The Arnolds, together with the meat and dairy industry, figured out that they could secure the meat and dairy industry's fortunes by attacking "Big Sugar" through funding research favorable to meat and dairy, and through mouthpieces like Attia, Nina Teicholtz and Gary Taubes. See this, for example:

https://www.politico.com/story/2015/10/the-money-behind-the-fight-over-healthy-eating-214517

Attia has been by far the sleekest of them all, and I actually admire his genius as a promoter. But he is a propagandist, and it took me about a year of listening to The Drive before I realized how manipulative his message is.

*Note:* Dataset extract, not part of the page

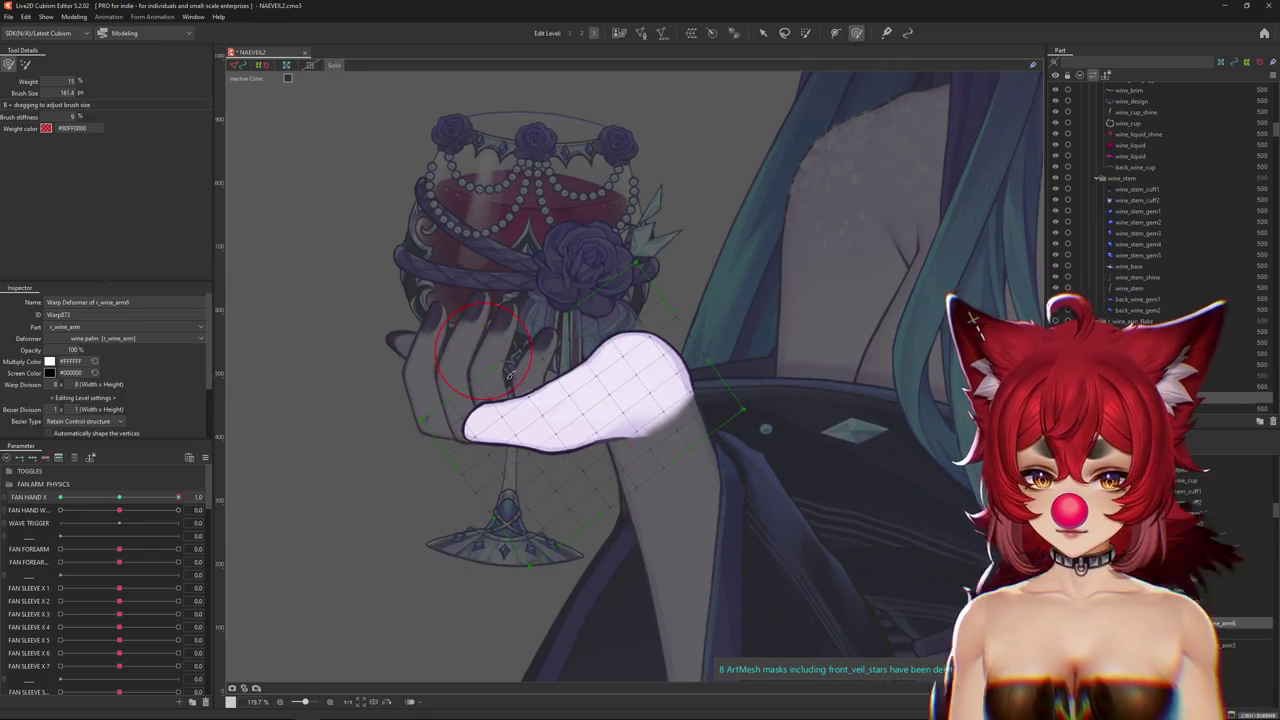
left_click_drag(509, 372, 243, 403)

Having said that, I still listen to his show occasionally, because I can still learn some from it, despite the propaganda. Subject to verification, of course 🙂


 

[Ron Put]

 

20 hours ago, mccoy said:

On the other side, he may be preaching on the basis of the precautionary principle, let's get rid of the first horseman of death without any qualms, is his narrative and I cannot find that unreasonable.

It's true that Attia has personally moved away from Atkins/keto somewhat, and now tells different stories about the reasons (which is telling), but still supports the basic premise.

Instead of fat, he now promotes a high animal protein/high exercise regimen, which is still in line with his backers' goals, but is also at best unproven for longevity, and is more likely detrimental.

Attia attempts to offset the expected detrimental effects of a diet high in animal protein ("quality protein" as he terms it) by promoting his pharma cocktail, for which there is increasingly dubious evidence and which may in fact be harmful to healthy people in the long term.

Those with a genetic predisposition to very, very low Apo B and impaired fat absorption not only have numerous health issues, but there is no evidence that it leads to the avoidance of the "first horseman." See this, for example:

The cardiac lesions in Bassen-Kornzweig syndrome: Report of a case, with autopsy findings

I have to disagree with the claim that diet changes cannot be effective in healthy people, as a whole-food vegan diet appears to lower cholesterol by 20-30 percent, which is comparable to statins.

Attia (and Dayspring) keep making the preposterous claim that dietary cholesterol doesn't matter, while also acknowledging that about 20% of it gets in fact absorbed in healthy normal subjects, but never addressing the obvious contradiction. Again, 20% is the drop that many experience when they start statins.

There is plenty of evidence for the effect of diet, from non-industry-funded studies:

Vegetarian or vegan diets and blood lipids: a meta-analysis of randomized trials

and

Associations of Dietary Cholesterol or Egg Consumption With Incident Cardiovascular Disease and Mortality
 

[mccoy]

On 9/2/2023 at 3:21 AM, Ron Put said:

Those with a genetic predisposition to very, very low Apo B and impaired fat absorption not only have numerous health issues, but there is no evidence that it leads to the avoidance of the "first horseman." See this, for example:

The cardiac lesions in Bassen-Kornzweig syndrome: Report of a case, with autopsy findings

Ron, the above is a single case study, a study pretty low in the ladder of evidence. Besides, they seem to relate the death of the boy to malabsorption problems, strong anemia and extreme avitaminosis (fat-soluble vitamins not being absorbed).